SEMARANG (jatengtoday.com) – Berbagai bencana hidrometeorologi terjadi di Pulau Jawa sejak akhir 2022 hingga awal 2023. Mulai dari peristiwa banjir, rob hingga tanah longsor terjadi di kota-kota dari ujung Barat hingga ujung Timur Pulau Jawa.
Manajer Kampanye Transisi Perkotaan Berkeadilan Wahana Lingkungan Hidup (Walhi) Nasional, Abdul Ghofar mengatakan, sepanjang 2022, Walhi mencatat bahwa terjadi sebanyak 1839 kejadian atau 51,8 persen dari total 3545 kejadian bencana nasional terjadi di Pulau Jawa.
“Tingginya angka kejadian bencana di Pulau Jawa bukan hanya disebabkan faktor alam, melainkan perpaduan antara dampak perubahan iklim, salah urus penataan ruang kota, mega infrastruktur dan ekonomi politik penguasaan ruang,” ungkapnya dalam keterangan pers, Senin (23/1/2023).
Dari keseluruhan faktor dampak bencana tersebut, lanjut Ghofar, Walhi mendefinisikan bencana yang melanda Pulau Jawa sebagai bencana ekologis. “Kami mencatat beberapa kejadian yang menggambarkan luasnya dampak bencana ekologis di Pulau Jawa, terutama di kota besar seperti Jakarta, Bandung, Yogyakarta, Semarang dan Surabaya,” katanya.
BACA JUGA: Alih-alih Pesta Tahun Baru, Semarang masih Berjibaku dengan Banjir
Dikatakannya, bencana ekologis di Pulau Jawa didominasi kejadian banjir, baik banjir karena intensitas hujan tinggi maupun banjir akibat rob di kawasan pesisir Jawa. “Kejadian banjir dan bencana lain dampaknya diperbesar oleh kekacauan penataan ruang kota oleh pemerintah,” ungkapnya.
Kekacauan penataan ruang kota itu kemudian berimplikasi pada peningkatan alih fungsi kawasan lindung seperti kawasan resapan air mulai dari wilayah hulu hingga hilir Daerah Aliran Sungai (DAS). “Hal ini mengakibatkan kerusakan daur ekologis. Daya dukung dan daya tampung lingkungan Pulau Jawa mengalami kebangkrutan ekologis,” katanya.
━━━━━━━━━━━━━━━━━━━━━━━━━━━━━━
• **PEKERJAAN YANG DIMINTA**:
a - Terjemahkan kalimat "Berbagai bencana hidrometeorologi terjadi di Pulau Jawa sejak akhir 2022 hingga awal 2023." dari artikel tentang bencana di Pulau Jawa ke dalam bahasa Inggris.
b - Tampilkan kembali tanpa perubahan bagian artikel tentang bencana di Pulau Jawa antara "Manajer Kampanye Transisi" dan "di Pulau Jawa.", termasuk kedua batas tersebut.
c - Lanjutkan artikel tentang bencana di Pulau Jawa, dimulai setelah kalimat terakhirnya.
Baris-baris yang menyusul merupakan bahan tersendiri, terpisah dari artikel tentang bencana di Pulau Jawa.

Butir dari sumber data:
━━━━━━━━━━━━━━━━━━━━━━━━━━━━━━
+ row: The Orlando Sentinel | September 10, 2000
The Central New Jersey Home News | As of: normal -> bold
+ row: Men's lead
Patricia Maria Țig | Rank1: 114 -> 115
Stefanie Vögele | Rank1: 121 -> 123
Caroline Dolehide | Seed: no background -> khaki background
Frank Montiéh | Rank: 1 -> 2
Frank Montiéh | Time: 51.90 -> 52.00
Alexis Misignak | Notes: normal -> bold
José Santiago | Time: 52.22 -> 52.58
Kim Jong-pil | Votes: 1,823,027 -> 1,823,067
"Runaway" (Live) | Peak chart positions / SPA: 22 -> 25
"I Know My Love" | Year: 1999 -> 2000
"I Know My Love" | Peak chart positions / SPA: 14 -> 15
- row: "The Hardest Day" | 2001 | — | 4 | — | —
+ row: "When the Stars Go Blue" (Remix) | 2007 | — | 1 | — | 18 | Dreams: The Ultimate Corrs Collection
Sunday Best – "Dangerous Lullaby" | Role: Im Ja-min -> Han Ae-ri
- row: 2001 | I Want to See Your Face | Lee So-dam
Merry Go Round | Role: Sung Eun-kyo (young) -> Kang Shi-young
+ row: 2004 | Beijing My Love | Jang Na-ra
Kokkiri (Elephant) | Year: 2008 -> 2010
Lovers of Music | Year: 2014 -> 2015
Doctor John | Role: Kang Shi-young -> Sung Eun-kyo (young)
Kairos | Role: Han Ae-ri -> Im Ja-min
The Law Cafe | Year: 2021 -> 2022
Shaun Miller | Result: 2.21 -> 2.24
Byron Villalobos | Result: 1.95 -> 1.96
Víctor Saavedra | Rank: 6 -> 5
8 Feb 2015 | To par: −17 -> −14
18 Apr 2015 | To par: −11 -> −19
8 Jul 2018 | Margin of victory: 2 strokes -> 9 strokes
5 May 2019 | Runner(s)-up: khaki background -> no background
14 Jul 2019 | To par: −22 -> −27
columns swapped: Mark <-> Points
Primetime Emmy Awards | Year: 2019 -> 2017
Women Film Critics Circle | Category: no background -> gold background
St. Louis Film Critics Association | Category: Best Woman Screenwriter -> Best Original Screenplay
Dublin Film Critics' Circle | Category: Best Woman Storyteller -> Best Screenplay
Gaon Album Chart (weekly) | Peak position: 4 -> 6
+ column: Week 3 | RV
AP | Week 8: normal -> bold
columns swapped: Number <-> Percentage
━━━━━━━━━━━━━━━━━━━━━━━━━━━━━━
• **HASIL TIAP TUGAS**:
a - Various hydrometeorological disasters occurred on the island of Java from late 2022 to early 2023.

b -
Manajer Kampanye Transisi Perkotaan Berkeadilan Wahana Lingkungan Hidup (Walhi) Nasional, Abdul Ghofar mengatakan, sepanjang 2022, Walhi mencatat bahwa terjadi sebanyak 1839 kejadian atau 51,8 persen dari total 3545 kejadian bencana nasional terjadi di Pulau Jawa.

c -
Walhi mencatat, problem utama yang mendorong dan memperparah bencana di lima wilayah tersebut akibat salah urus tata ruang kota. “Walhi melihat persoalan bencana ekologis tersebut sebagai akibat dari salah urus tata ruang yang disebabkan oleh kebijakan pemerintah yang mendukung investasi masif, seperti proyek mega infrastruktur, perluasan kawasan industri, hingga obral izin industri ekstraktif besar-besaran seperti pertambangan telah meningkatkan kerentanan Pulau Jawa,” katanya.
BACA JUGA: Banjir Tetap Terjadi Bila Kerusakan Lingkungan di Hulu Diabaikan
Kebijakan tata ruang dan pembangunan pemerintah mengabaikan rekomendasi berbagai kajian saintifik tentang potensi krisis air, kerentanan bencana, ancaman dampak perubahan iklim hingga penurunan permukaan tanah di Pulau Jawa.
“Kami mendorong pemerintah pusat maupun daerah untuk melihat persoalan bencana ekologis di Jawa secara serius. Melakukan evaluasi perencanaan dan penataan tata ruang berwawasan lingkungan dengan memastikan jaminan keselamatan rakyat,” tegasnya.
Pembangunan mega infrastruktur seperti Proyek Strategis Nasional (PSN) harus ditinjau secara kritis melihat perubahan fungsi kawasan lindung, kawasan rawan bencana hingga situasi sosial masyarakat.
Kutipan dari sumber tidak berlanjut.